Cela a presque le goût de la moquerie ou de la dérision. Avant-hier, “Artribune” a publié une lettre ouverte que j’ai adressée à Eugenio Viola, nommé commissaire du Pavillon italien à la prochaine Biennale de Venise, dans laquelle je lui recommandais de ramener cette section dans l’espace central des Giardini di Sant’Elena, comme elle l’a été pendant tant d’années, y compris en 1972 lorsque, en collaboration avec Francesco Arcangeli, j’ai pu moi-même occuper une suite de cinq pièces, une aile entière du Palais. Apparemment, le conservateur actuel n’a rien fait pour rétablir une telle situation, qui serait la nôtre en tant que pays hôte de l’événement et qui paierait en grande partie le prix de son organisation. Je suppose que notre représentation reste dans ce lieu du bout du monde, alors qu’au-delà il n’y a que la lagune. Mais le plus grave, c’est que le choix s’est porté sur un seul artiste, un certain Gian Maria Tosatti, un homme de 40 ans dont, par ignorance il est vrai, je ne sais rien du tout, et il n’est pas facile de comprendre ce qu’est son travail en jetant quelques coups d’œil sur les médias sociaux.
C’est un événement unique par son extrémisme, qui ne pourrait se justifier que s’il s’agissait d’un talent exceptionnel, presque d’une bombe à faire exploser à la figure de tout le monde, mais je ne le pense pas. Je me demande comment un président de la Biennale et un directeur de section ont pu permettre un choix aussi risqué, voire punitif à l’égard de notre art qui, même dans la glorieuse institution qu’est la Biennale, devrait trouver soutien et résonance. Peut-être sans exagérer, comme Sgarbi a réussi à le faire dans la pire réalisation de ce pavillon, où il a réussi à entasser des dizaines de présences. Mais enfin, des articulations, des poétiques, des courants de recherche, il y en a beaucoup aujourd’hui, et nous n’en sommes pas dépourvus. De plus, comme si la gravité de cette hypothèse monotone et masochiste ne suffisait pas, j’apprends que ce Tosatti de mauvais augure a également été désigné, en tant que seul sélectionneur, pour assurer le commissariat de la prochaine Quadriennale, ce qui, si c’est possible, est encore plus choquant. Ce n’est pas que la Quadriennale brille dans ses différents tours, en fait parmi nos grandes institutions, la Biennale, la Triennale et précisément la Quadriennale, c’est cette dernière qui s’en sort le moins bien.

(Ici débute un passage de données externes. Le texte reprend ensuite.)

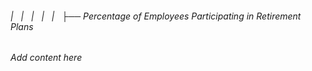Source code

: ###### |   |   |   |   |   ├── Percentage of Employees Participating in Retirement Plans

*Add content here*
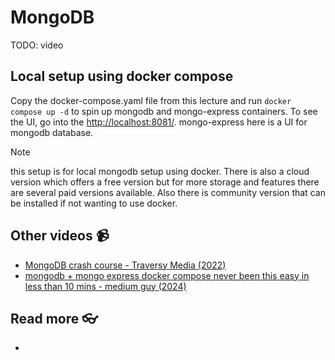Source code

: # MongoDB

TODO: video

<!--
<a href="https://youtu.be/GLHNqVYufsw" target="_blank">
  <img src="https://github.com/kokchun/assets/blob/main/data_modeling/normalization.png?raw=true" alt="normalization" width="600">
</a> -->


## Local setup using docker compose

Copy the docker-compose.yaml file from this lecture and run `docker compose up -d` to spin up mongodb and mongo-express containers. To see the UI, go into the [http://localhost:8081/](http://localhost:8081/). mongo-express here is a UI for mongodb database. 

> [!NOTE]
> this setup is for local mongodb setup using docker. There is also a cloud version which offers a free version but for more storage and features there are several paid versions available. Also there is community version that can be installed if not wanting to use docker. 

## Other videos 📹

- [MongoDB crash course - Traversy Media (2022)](https://www.youtube.com/watch?v=2QQGWYe7IDU&list=PL4RCxklHWZ9shwyfN0KT1KiOX6OOkNJaq&index=9)
- [mongodb + mongo express docker compose never been this easy in less than 10 mins - medium guy (2024)](https://www.youtube.com/watch?v=rPi9yPtlHYw)

## Read more 👓

-
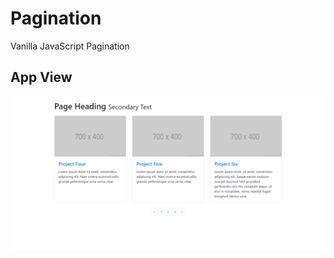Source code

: # Pagination
Vanilla JavaScript Pagination

## App View

![Pagination](https://github.com/PPetkov2000/Pagination/blob/main/app-view.PNG)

La Biennale l’emporte, si elle ne tombe pas dans l’erreur que je stigmatise ici, mais elle a la bonne périodicité, et il y en a des dizaines dans le monde qui s’inspirent de son modèle. De plus, la manifestation vénitienne a eu le mérite de se doter de l’art qui manquait à l’appel, l’architecture, qu’elle a intégrée dans ses activités fixes depuis les années 1980, avec un grand succès, au point de faire mordre la poussière à sa concurrente, la Triennale de Milan, Mais, fort de l’excellence et de l’étendue de ses espaces, le Palazzo delle Arti milanais se défend bien, en accueillant un grand nombre d’événements et d’expositions capables d’attirer un vaste public.
La Quadriennale, en revanche, est le patient languissant, qui tente de se relancer en changeant de lit, mais qui s’enlise de plus en plus dans les erreurs et les faux pas. Dans ce cas aussi, il serait peut-être bon de se tourner vers le passé, vers les bonnes traditions, pour faire de cet instrument un enregistrement fidèle de ce qui s’est passé pendant quatre ans, en consacrant des hommages significatifs et monographiques aux artistes qui ont disparu entre-temps, et en reconnaissant les adresses qui ont vu le jour entre-temps. Cela implique toutefois une activité collective, capable de mobiliser diverses forces, notamment pour témoigner de la manière dont le travail des critiques, voire des galeristes, s’est déroulé entre-temps. Au lieu d’un examen collectif équitable, nous aurons cette fois un monologue récité avec je ne sais quelle compétence et quelle clairvoyance.